Anda sedang membaca esai Analisis puisi Yesenin “Ini adalah kebahagiaan yang bodoh”

Sergei Yesenin bermimpi dia bisa menjadi penyair terkenal. Namun, dia tidak membayangkan harus membayar harga setinggi itu untuk ini. Kehidupan di Moskow, yang saat itu telah menjadi ibu kota puisi Rusia, ternyata terlalu sulit dan membosankan bagi Yesenin. Oleh karena itu, ia sering bermimpi untuk kembali ke desa asalnya. meskipun dia mengerti bahwa ini tidak akan pernah terjadi.
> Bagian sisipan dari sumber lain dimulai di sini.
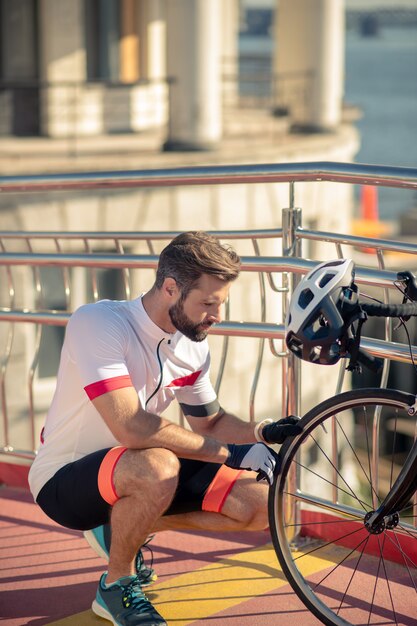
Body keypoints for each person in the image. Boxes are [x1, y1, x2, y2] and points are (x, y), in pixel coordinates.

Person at [28, 231, 302, 626]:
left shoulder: (192, 346)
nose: (216, 315)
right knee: (157, 464)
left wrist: (263, 432)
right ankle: (116, 585)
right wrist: (231, 454)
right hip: (65, 480)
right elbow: (131, 428)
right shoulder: (100, 323)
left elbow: (210, 422)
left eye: (221, 303)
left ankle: (119, 528)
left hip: (138, 470)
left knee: (260, 503)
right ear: (171, 288)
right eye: (208, 303)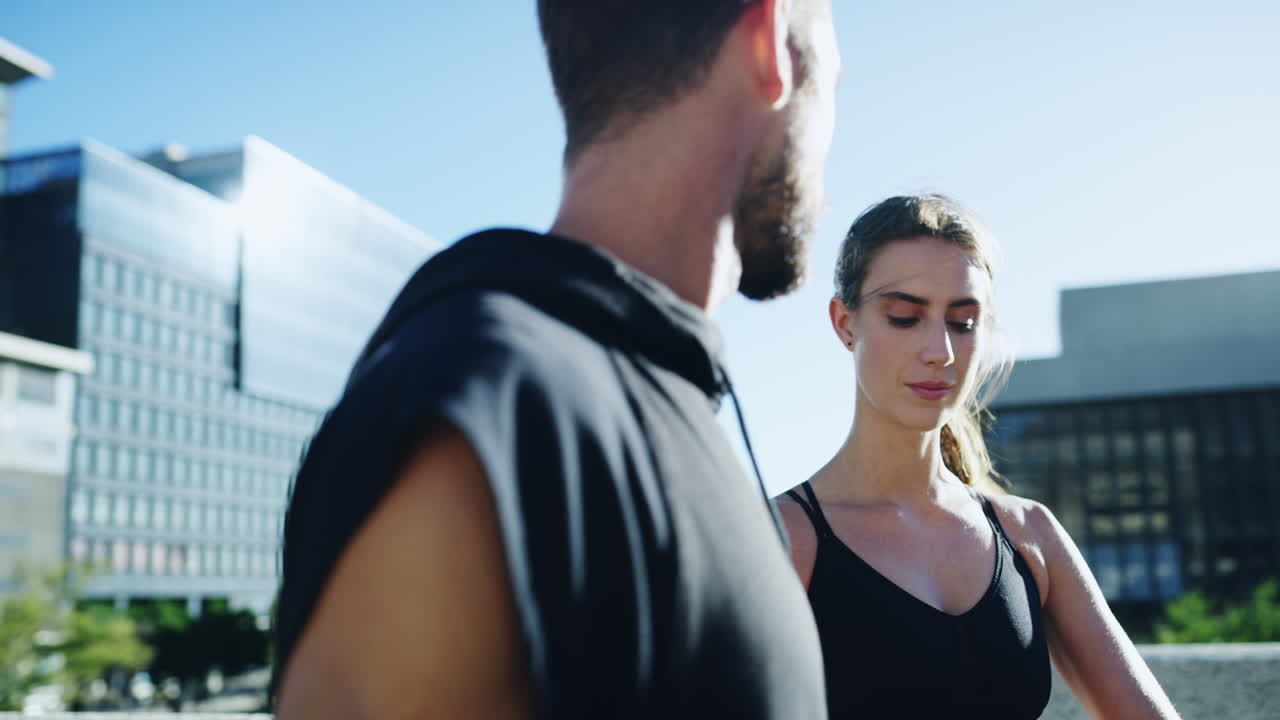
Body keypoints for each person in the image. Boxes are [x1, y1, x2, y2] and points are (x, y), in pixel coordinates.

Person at [272, 1, 842, 718]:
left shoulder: (622, 401)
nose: (829, 162)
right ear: (769, 46)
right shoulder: (487, 413)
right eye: (836, 86)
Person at [777, 194, 1181, 719]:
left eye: (964, 322)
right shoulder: (785, 538)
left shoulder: (1028, 533)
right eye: (904, 317)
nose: (940, 350)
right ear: (844, 322)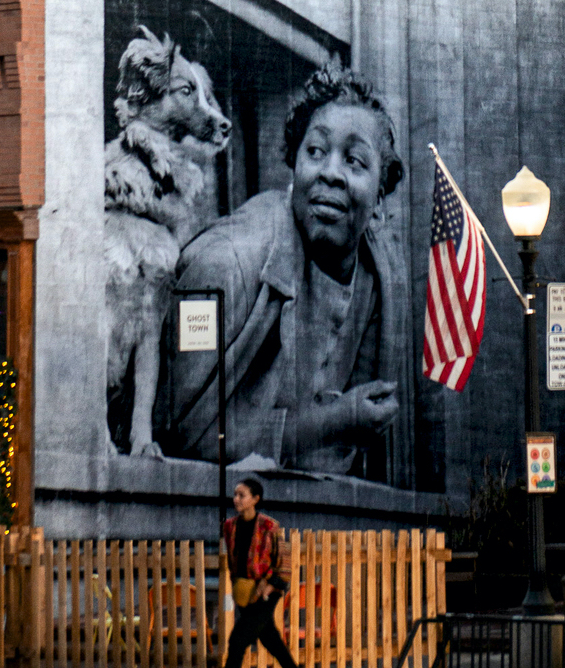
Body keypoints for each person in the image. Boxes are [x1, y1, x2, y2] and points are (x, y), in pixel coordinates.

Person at [171, 63, 410, 484]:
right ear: (294, 166)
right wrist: (334, 421)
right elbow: (179, 433)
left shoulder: (380, 280)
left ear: (380, 198)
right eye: (314, 151)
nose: (330, 172)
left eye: (354, 161)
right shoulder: (222, 266)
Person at [201, 479, 318, 668]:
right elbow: (235, 562)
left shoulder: (269, 526)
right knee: (270, 639)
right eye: (235, 495)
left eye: (242, 495)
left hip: (267, 592)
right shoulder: (230, 527)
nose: (236, 499)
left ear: (256, 499)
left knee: (238, 639)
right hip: (245, 592)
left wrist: (269, 586)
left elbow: (283, 563)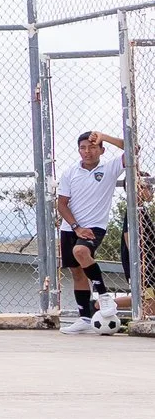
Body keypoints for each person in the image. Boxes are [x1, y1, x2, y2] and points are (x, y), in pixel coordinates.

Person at [54, 129, 127, 333]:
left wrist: (104, 136)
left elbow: (133, 149)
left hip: (94, 227)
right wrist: (76, 227)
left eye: (93, 147)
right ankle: (85, 318)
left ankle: (104, 297)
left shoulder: (110, 167)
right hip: (71, 227)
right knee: (77, 272)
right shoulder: (70, 172)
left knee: (81, 252)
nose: (87, 152)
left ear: (101, 150)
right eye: (83, 148)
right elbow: (62, 204)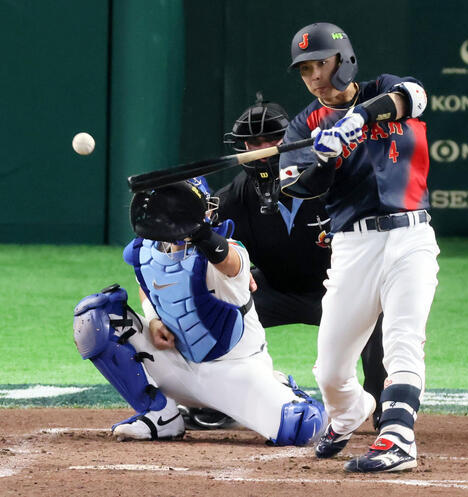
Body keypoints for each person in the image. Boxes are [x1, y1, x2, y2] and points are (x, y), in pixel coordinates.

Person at [280, 22, 440, 473]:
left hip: (411, 236)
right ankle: (350, 410)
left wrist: (359, 119)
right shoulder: (306, 125)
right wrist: (325, 161)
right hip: (353, 246)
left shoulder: (383, 88)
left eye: (320, 63)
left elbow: (414, 96)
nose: (314, 76)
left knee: (403, 340)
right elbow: (297, 187)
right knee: (331, 371)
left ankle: (398, 438)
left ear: (344, 60)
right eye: (305, 69)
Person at [73, 177, 326, 446]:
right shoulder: (145, 252)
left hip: (236, 374)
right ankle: (161, 415)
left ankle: (280, 388)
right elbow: (147, 284)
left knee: (301, 425)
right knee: (94, 316)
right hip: (176, 367)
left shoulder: (229, 250)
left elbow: (230, 262)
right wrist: (154, 319)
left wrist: (199, 233)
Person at [215, 94, 386, 429]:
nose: (262, 150)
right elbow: (201, 244)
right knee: (215, 313)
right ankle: (220, 401)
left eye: (272, 140)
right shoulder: (235, 196)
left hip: (338, 291)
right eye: (253, 143)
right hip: (275, 290)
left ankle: (383, 405)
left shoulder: (331, 180)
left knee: (378, 309)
Meski demikian, kehidupan pedesaan bagi Yesenin tampak sebagai sesuatu yang sangat bahagia dan indah. Tentu saja, ia bahagia dengan caranya sendiri di Moskow saat mendapat undangan membacakan puisinya di hadapan warga terkemuka. Namun, penyair gagal memadukan kemewahan kehidupan metropolitan dan kesederhanaan kehidupan pedesaan.

“Halo, ketenangan emas, dengan bayangan pohon birch di dalam air!” penyair menyapa kolam pedesaan biasa, seperti seorang teman lama. Dia mengingat garis besar setiap pohon dan setiap batu di jalan desa dan sangat senang dalam mental membawa dirinya kembali ke masa lalu. Gambaran muncul di alam bawah sadar dengan sendirinya, dan sekarang “di mana viburnum mekar, seorang gadis yang lembut berpakaian putih, dia menyanyikan lagu yang lembut.”

Kenangan ini sangat disayangi penyair. Dan bukan hanya karena mereka menyimpan potongan-potongan kebahagiaan sejati, yang tampak begitu mudah didapat dan alami. Bagi Yesenin, bertemu masa lalu adalah semacam perjalanan menuju masa muda, yang tidak akan pernah bisa kembali lagi. “Konyol, kebahagiaan yang manis. pipi kemerahan yang segar,” begitulah cara penulis mencirikan periode cerah dan sangat romantis dalam hidupnya. Ia tak menyayangkan nasibnya yang berkembang sedemikian rupa sehingga kini pertemuan dengan kampung halamannya semakin jarang. Namun, jauh di lubuk hatinya, sang penyair memahami bahwa ia dengan senang hati akan menukar kemakmuran ibu kota dengan mereka yang belum memiliki kehidupan. kehidupan pedesaan hanya untuk mendapatkan kemurnian pikiran dan perasaan yang luar biasa itu ketenangan pikiran. Namun mimpi-mimpi ini tidak ditakdirkan untuk menjadi kenyataan, karena desa Yesenin, yang ia gambarkan dengan kelembutan dalam banyak karya, telah menjadi berbeda, dan penyair tidak memiliki tempat di dalamnya.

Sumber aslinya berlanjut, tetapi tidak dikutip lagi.